A Beckon to the Call from Motherland

What does one’s language and one’s native land mean to one? S Kishore Rajaram reflects on his Tamil connect. Tamil, is one of the focal languages of ILF Samanvay 2015

One’s mother tongue has the ability to cast this strange spell that conjures up a feeling, spanning across time, distance, people, stories and texts. I can speak from my own experience during my self-imposed year long exile in Delhi, when once I curiously bumped into Tamil and rediscovered the meaning it held in my life. Right off the bat I’d like to clarify that there is no particularly strong regional fervour running through my veins. Then how am I to explain the sudden goosebumps and the grin that crept up on my face upon unexpectedly hearing some chance Tamil words slip out of some passersby when I first visited Karol Bagh, unbeknown to me at the time that this was one of those places in Delhi where one could find all the Tamil people in the city?

In my head it was as though my image of Chennai had unfolded itself. Strangely, at that moment, I felt like the ‘outsider’, being yet unaware of the jugaad of Delhi, and the ‘insider’ who held the key to this transient personal space.
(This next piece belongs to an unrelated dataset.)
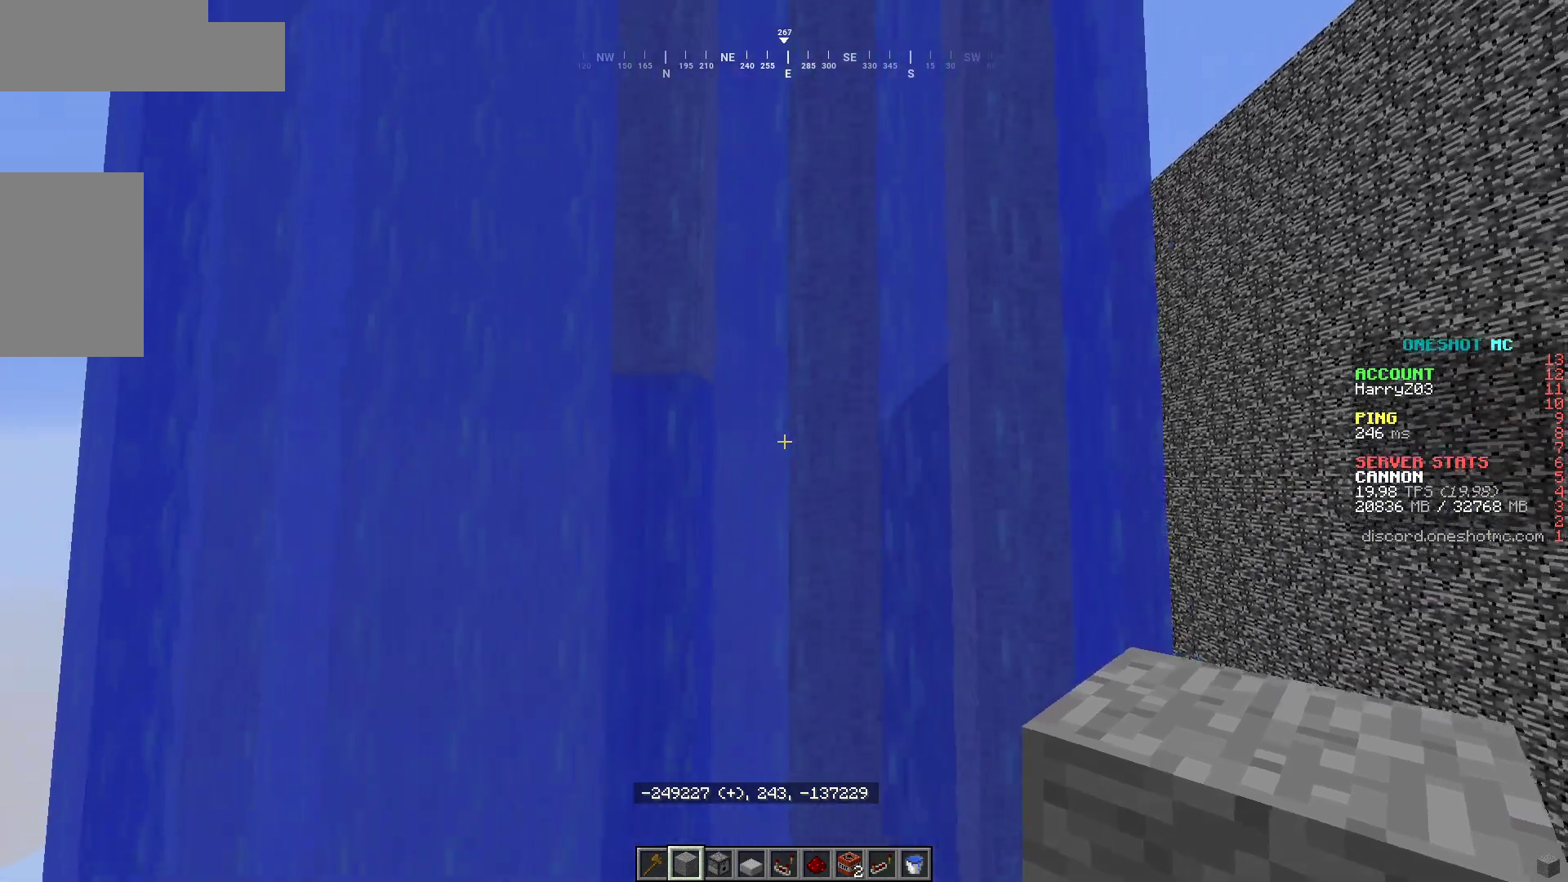
{"keys": [], "mouse": [], "events": [[100, "d", "up"], [133, "w", "up"], [233, "s", "down"], [467, "s", "up"]]}
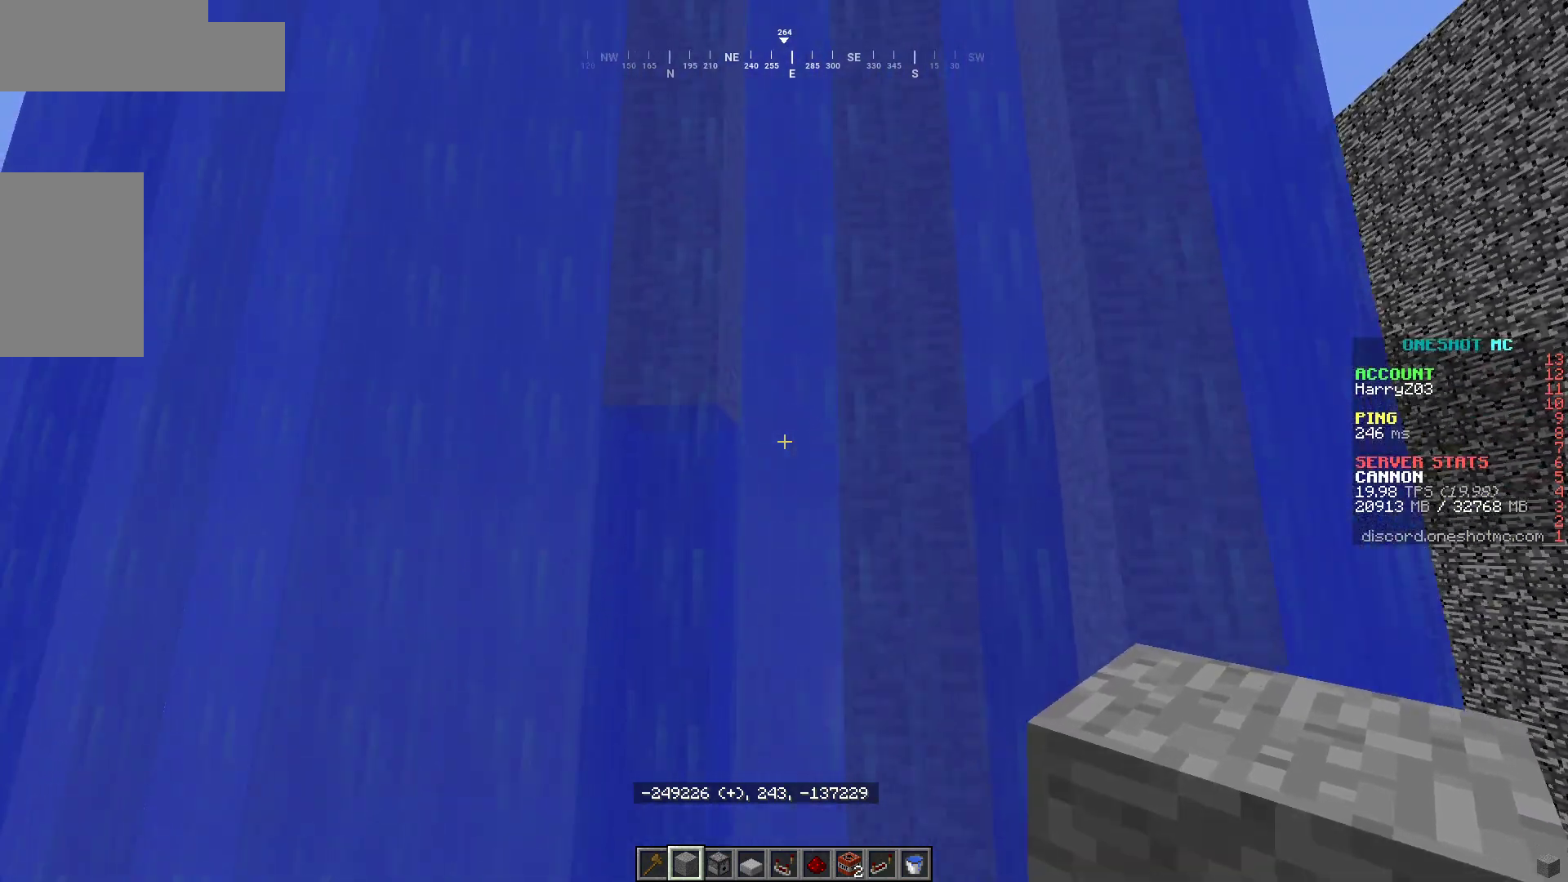
{"keys": [], "mouse": [], "events": []}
Perhaps the people thronging Gaffar Market were the ‘outsiders’ and I was the ‘insider’, although my body language at the time would have communicated quite the opposite. What I’m trying to hint at is the veritable bevy of emotions and possibilities of interpretation that intersection of cultures, and in this case specifically language, can produce. These very emotions and thoughts that had suddenly surfaced constitute the notion of ‘home’ that I carried with me, away from home. It felt as though someone had rung its doorbell with the sound of Tamil to open the floodgates of memory. A rapid succession of thoughts evoking a feeling of nostalgia swept over me. All of this simply triggered by an encounter with language itself that then unravelled a host of accompanying sights, sounds and smells. Was this a flash of what they call the “Tamil experience”? I’d like to think that somewhere in my mind there is still a place of hopeful innocence that can connect me to a primal place of basal human instinct and emotion, so I’d like to think not. Was it my home-starved mind playing tricks on my senses? Perhaps.

But either way it remains undisputed that cities hold within them very many hidden narratives that come from people mapping their identities onto the city’s fabric, often with language as primary tool. And when these narratives do collide with your own personal narratives enjoy the interplay that arises and the subsequent revelations. Anyhow, as I quickly jot these reflections while seated in a public bus trudging down the traffic-choked roads of Chennai, I hear an anna on the street hurling the choicest Tamil expletives. The frown on my face quickly twists into a wry smile. These would go down in the bylanes of memory and add a flash of colour to that mental image of my city. Until its next resurrection.

Wanderer. Soul-searcher. Manic Walker. Fraught with the inability to sit idle in enclosed spaces. Outdooraholic. Borderline Glutton. Interested in the ordinary and the body. Openly wish that the alternative replaced the normative and slowness replaced speed and for every ounce of speech there was an equal ounce of quiet. This is how I hope my matrimonial ad will look in all its exactness if that untoward event were ever to happen. And also I’m an architect and from Chennai.